Катя отвернула кусок материи, в которую был завернут сверток и посмотрела на него.
– Спит, – почему-то хриплым голосом произнесла Катя и прокашлялась. – Наелась и спит.
Резким движением она передала сверток Лисицыну, а тот взял его с огромным бережением и прижал к золоченым пуговицам на кителе. Когда Катя передавала сверток, лицо ее чуть приоткрылось за монашеским черным платом, и стало понятно, почему она говорит с хрипотцой – Катя была страшно бледна, как всегда была бледна мраморною бледностью Маша, и, главное, все лицо ее было залито слезами.

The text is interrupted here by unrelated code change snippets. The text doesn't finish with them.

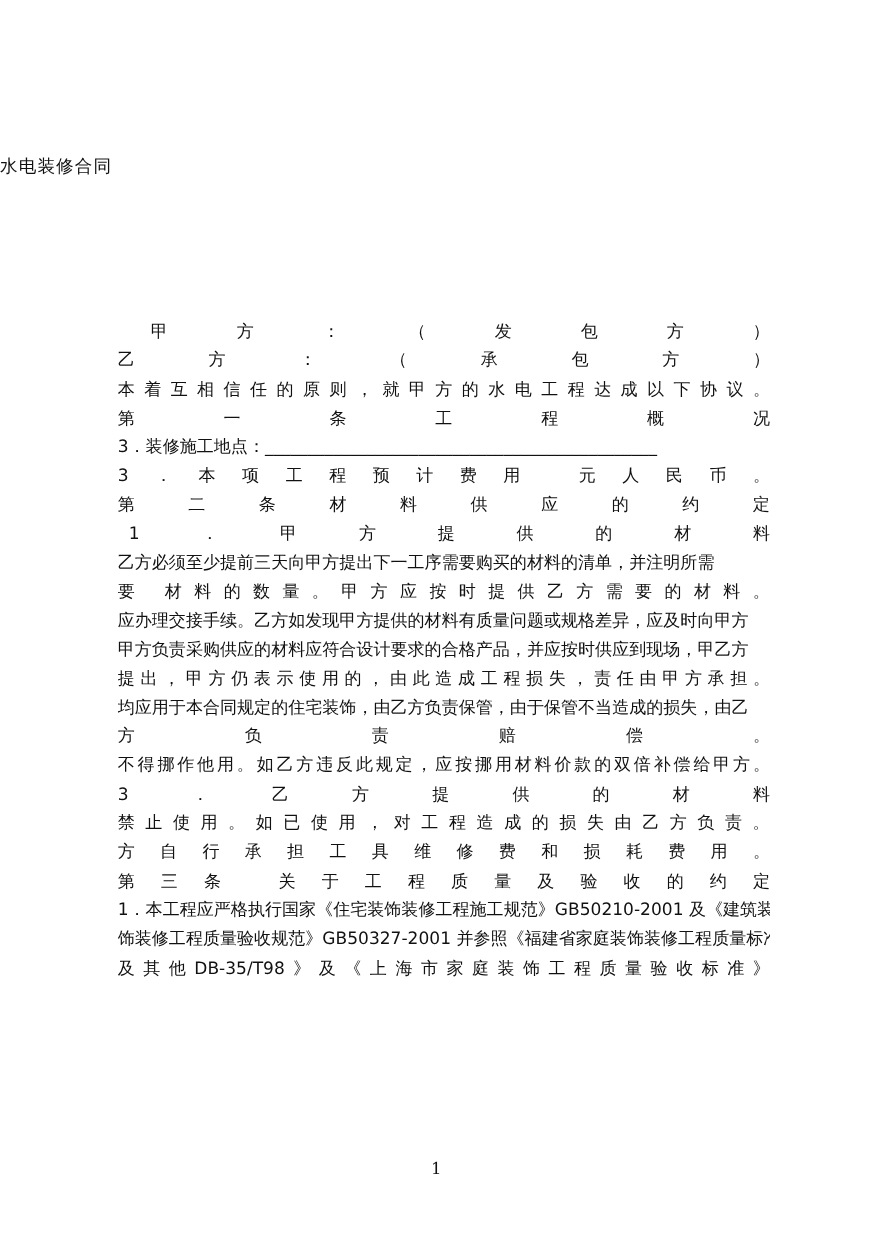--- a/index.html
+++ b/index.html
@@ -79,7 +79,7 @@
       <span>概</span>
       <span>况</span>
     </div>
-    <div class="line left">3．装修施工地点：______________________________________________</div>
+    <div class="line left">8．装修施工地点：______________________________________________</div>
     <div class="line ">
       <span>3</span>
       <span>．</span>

– Не беспокойтесь, Катерина Борисовна, – неизвестно в который, видимо, раз повторил Лисицын. – Все готово. И кормилица, и документы… и белье… И пинетки, и ботиночки, и все-все я выписал из Парижа… – тут жандарм позволил себе улыбнуться. Улыбка мгновенно преображала его. – Запись в церковной книге в Ильинском храме в Светлозыбалове… Все сделано… А вы… Катерина Борисовна…
– Сестра, – второй раз настойчиво повторила старшая монахиня. – Вы езжайте с Богом, Павел Ильич… Не ровен час, увидит кто… – она опасливо оглянулась по обеим сторонам стены и перекрестилась. – Езжайте!… Только что шажком… Бережно.
Как вы сами понимаете, дорогие мои, в монастырях никаким беременным находиться не полагается, тем более – рожать. Но для Кати… для единственной из оставшихся в живых дочери основателя монастыря сделали исключение. Было ли к тому прошение на архиерейское имя или же это стало еще одной монастырской вкупе с Глухово-Колпаковской жандармской управою тайной, а грех взяла на себя тогдашняя Настоятельница вместе с особо приближенными монашками – поистине Бог весть. Во всяком случае, первая из вышедших сейчас из двери монахинь нервничала и торопилась.
– Езжайте! – повторила она и перекрестила лошадиную морду. – С Богом!